After that, the cost declines all the way to 3 percent in
the sixth year. Or, an institution can pay the purchase price
- plus 50 percent of that price tag - to have the book available
online forever.
Beth Sibley,
a political science and sociology librarian who is working
with Ternberg to analyze UC Berkeley's e-book experiment,
said changes in this field are immense and constant.
Alan Ritch,
UC Berkeley associate university library and director of collections,
said in a recent report that digital transformation of printed
resources so far is uneven and is "being embraced unequally
by scholars, of varying experience and proclivities, within
the disciplines."
As UC Berkeley
and other institutions - UCLA, UC San Diego, UC Santa Barbara,
San Francisco Public Library and Oakland Public Library -
experiment with the e-book, none plans to stop buying paper
versions, thus escalating budget demands and at least somewhat
constricting the variety of materials ultimately available.
"Eventually,
the delivery of information resources (texts, images, sound,
video) to libraries and users may save staff time and architectural
space," Ritch said in his report. "However, during this transitional
period ... library operational costs are actually higher than
they have ever been."
Electronic
book boosters include those in the technology field, Ternberg
said, many of them anxious to have more computer manuals online
because paper versions wear out so fast.
At the
National Information Service for Earthquake Engineering at
UC Berkeley, some 10 electronic books have been published
and posted at the Earthquake Engineering Library. They include
works of several UC Berkeley professors of structural engineering,
and an electronic book dictionary of earthquake engineering
is due soon.
Ternberg
said e-books should benefit from the passage of time.
"There's
a whole generation coming up that is so tuned in to reading
and doing everything by computer," he said, predicting it
will be less fond of the paper book than are many current
researchers and readers. And others less enamored with the
digital age simply will become more comfortable with the e-book
as they use it more, he said. The software available to read
electronic books also is steadily improving, he said.
Ternberg
said the program likely will continue for at least the next
couple of years, but the collections committee has agreed
not to add any new titles for now.
Other universities
around the country, including the University of Texas and
Vanderbilt, have purchased between 15,000 and 20,000 e-book
titles, finding economy and buying power through a consortium
of university libraries all testing the electronic field.
"We (UC
Berkeley) didn't want to do that, but we might want to in
the future," Ternberg said.
Scholarly
journals online, meanwhile, are becoming so popular they are
"off the charts," said Sibley. UC Berkeley professors Robert
Cooter, Aaron Edlin and Benjamin Hermalin worked with computer
programmer David Sharnoff to start in 1999 an e-journal operation
called bepress.com. It offers online journals featuring cutting-edge
research in the fields of macroeconomics and theoretical economics.

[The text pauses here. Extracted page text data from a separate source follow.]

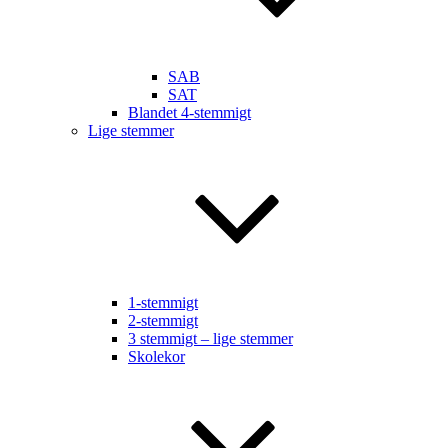
SAB
SAT
Blandet 4-stemmigt
Lige stemmer
1-stemmigt
2-stemmigt
3 stemmigt – lige stemmer
Skolekor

The electronic publication caught the attention of scholars
and publishers with a promise of peer-reviewed publication
in as little as eight weeks, rather than the typical two-year
wait. Sibley said electronic books may be slower in gaining
popularity and use, but she expects that to gradually change.
Ternberg
also is a member of a task force studying e-books for the
California Digital Library. The group is scheduled to make
recommendations on March 14 about what the nine-campus UC
system should do with e-books in terms of acquisition of titles,
sharing titles, principles for licensing and other issues.